Operational risks array themselves every day against process manufacturers and other industrial facilities. Capital budgets and personnel are stretched tight, yet companies strive to push productivity, efficiency and asset utilization rates to ever high levels—even as they ensure safety and compliance with fast-changing regulatory requirements. Automation has helped make it all possible in the first place. But there comes a time in every control system's life when it becomes part of the problem.
This week at Rockwell Automation's Process Solutions User Group (PSUG) meeting in Philadelphia, end users shared stories of their successful risk-management decision-making in the face of system obsolescence, and Rockwell Automation presenters shared the depth and breadth of tools and services they've developed to help manage that inevitable time when good automation systems begin to go bad.
Many of the control systems in current use were installed in the 1980s—or before—and are well past their envisioned services lives, according to Lonnie Morris, global product manager, Rockwell Automation, in his presentation to PSUG attendees. "The number of products becoming obsolete is huge," he acknowledged. "Obsolescence risk is a risk that you take—knowingly or unknowingly—by using products that no longer are supported or serviceable," Morris said.
A number of risk factors begin to escalate as automation products from any manufacturer move from the active production stage through what Rockwell Automation calls their "silver" stage (12-24 months of remaining production) to discontinued status, when repairs may be made, but replacement parts are not being manufactured. When a product has been discontinued, repair costs can exceed original hardware costs, and it gets harder to find subject-matter experts familiar with these systems, Morris explained. And it isn't just the advance of technology making products obsolete. Component supply chains are especially fragile, as diminishing demand, supplier mergers and failures, as well as regulatory requirements such RoHS take a toll on component availability.

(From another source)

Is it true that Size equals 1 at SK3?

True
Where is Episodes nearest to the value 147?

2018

If your plant is running on obsolete automation systems—parts-sourcing on eBay is one likely indication—it just might be time to undertake a more formal assessment of the risk that these systems pose. Morris recommends a three-phase process in which you first assess what systems you have; second, quantify and prioritize risks to the operation; and third, develop an appropriate mitigation/migration plan.
Assess then Plan
If you're dealing with manpower limitations or simply don't know where to start, an Installed Base Evaluation (IBE) from Rockwell Automation might be a good first step, according to Morris. "The IBE provides actionable intelligence to help you make data-driven decisions regarding your installed base of automation equipment assets," Morris said. This extensive analysis results in a red-yellow-green lifecycle coding of your entire automation base.

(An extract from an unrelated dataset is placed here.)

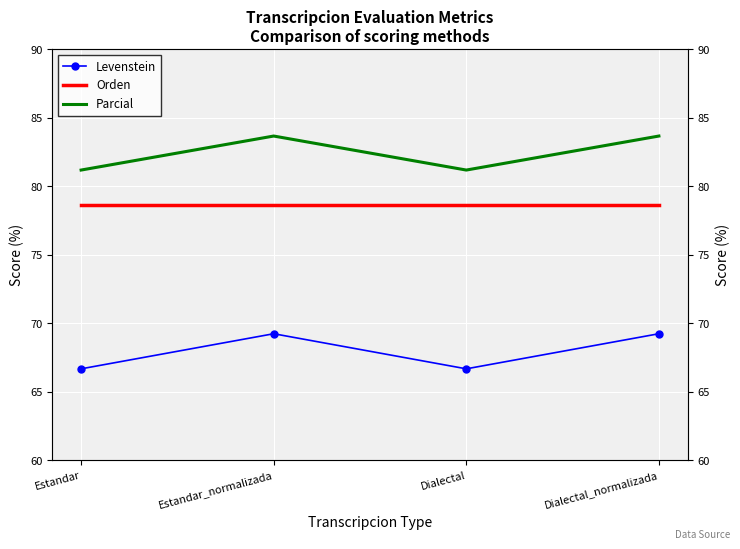

What is the value of the Levenstein point at the 4th from the left?

69.2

Once the operational risks to continuing operation have been properly identified, it's time to make a plan for moving forward. Rockwell Automation can help develop a mitigation plan designed to support elements deemed sufficiently "non-critical" through preventive maintenance and access to technical support and spares replacement and/or repair of legacy systems. "The goal is to develop an overall plan that will buy you time to implement your migration strategy," Morris said.
Even the decision to eliminate obsolescence risk by migrating off older technology isn't totally risk-free. Considerations then include such factors as necessary downtime, new code development, training, network compatibility, field wiring and disposal of legacy products. Among Rockwell Automation's strategies designed to help manage even these risks are "drop-in" replacement systems and tools for migrating from a range of competitive control systems. "Our phased, StepForward process includes a broad range of conversion enablers," Morris said. "It allows you to step forward without a massive capital outlay."